# Be careful driving at night



## Rich Koster (Sep 4, 2009)

[video=youtube;yuY44PHC0wI]http://www.youtube.com/watch?v=yuY44PHC0wI[/video]


----------



## Marrow Man (Sep 4, 2009)

I believe, in that video, I saw cat brains.


----------



## Rich Koster (Sep 4, 2009)

And what may have been in the kitty's belly (Josh fills in patented response) ?


----------



## Marrow Man (Sep 4, 2009)

I would not dare refer to rodent cerebellum and risk copyright infringement!
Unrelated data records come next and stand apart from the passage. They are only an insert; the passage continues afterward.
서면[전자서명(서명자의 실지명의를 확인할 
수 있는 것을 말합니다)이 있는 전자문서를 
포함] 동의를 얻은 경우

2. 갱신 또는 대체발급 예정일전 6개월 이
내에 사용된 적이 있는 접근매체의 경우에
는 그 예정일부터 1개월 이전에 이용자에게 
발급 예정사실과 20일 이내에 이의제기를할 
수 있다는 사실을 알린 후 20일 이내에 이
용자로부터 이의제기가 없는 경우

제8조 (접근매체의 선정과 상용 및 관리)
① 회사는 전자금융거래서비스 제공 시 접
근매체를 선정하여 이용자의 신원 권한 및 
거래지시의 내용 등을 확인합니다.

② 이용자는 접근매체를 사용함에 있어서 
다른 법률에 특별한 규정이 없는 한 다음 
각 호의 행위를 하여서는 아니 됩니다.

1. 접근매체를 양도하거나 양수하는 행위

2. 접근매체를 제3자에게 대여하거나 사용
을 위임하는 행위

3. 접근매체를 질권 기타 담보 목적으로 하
Feline frontal lobe is so much safer!


----------



## Rich Koster (Sep 4, 2009)

Don't most congregations carry an umbrella policy to cover their pastor for such occasions


----------



## Galatians220 (Sep 4, 2009)

Brings back lovely memories for me. Loudon Wainwright was the "artist;" "Dead Skunk," for some reason, got a lot of airplay here in 1972. I liked it; my father hated it. I played the 45 r.p.m. of it _relentlessly._  

The inimitable Mr. Wainwright, singing his charming, evocative ballad at a concert in Germany in '84:

[video=youtube;doqTSev-_lQ]http://www.youtube.com/watch?v=doqTSev-_lQ[/video]

Margaret


----------



## Rich Koster (Sep 4, 2009)

Galatians220 said:


> Brings back lovely memories for me. Loudon Wainwright was the "artist;" "Dead Skunk," for some reason, got a lot of airplay here in 1972. I liked it; my father hated it. I played the 45 r.p.m. of it _relentlessly._
> 
> The inimitable Mr. Wainwright, singing his charming, evocative ballad at a concert in Germany in '84:
> 
> ...



45's.... brings back memories. I still have a 45 case with John, Paul, George & Ringo's pictures and signatures on it. Probably would go good on E bay.


----------



## Galatians220 (Sep 4, 2009)

Rich Koster said:


> 45's.... brings back memories. I still have a 45 case with John, Paul, George & Ringo's pictures and signatures on it. Probably would go good on E bay.


 
It would, for sure. Actually, it's probably more of a *family heirloom.* You might want to hang onto it for a few more years...

Where's the record???

 

Margaret


----------



## Rich Koster (Sep 4, 2009)

Galatians220 said:


> Rich Koster said:
> 
> 
> > 45's.... brings back memories. I still have a 45 case with John, Paul, George & Ringo's pictures and signatures on it. Probably would go good on E bay.
> ...



It is empty, the heavy weight of my cheap 70's turntable arm ,wore them out. I have some 33's of audiophile quality still in my possesion though. The case was made by Charter Industries NYC.


----------



## Lady of the Lake (Sep 5, 2009)

Marrow Man said:


> I believe, in that video, I saw cat brains.



Oooh, oooh, oooh that rhymes with rat brains.


----------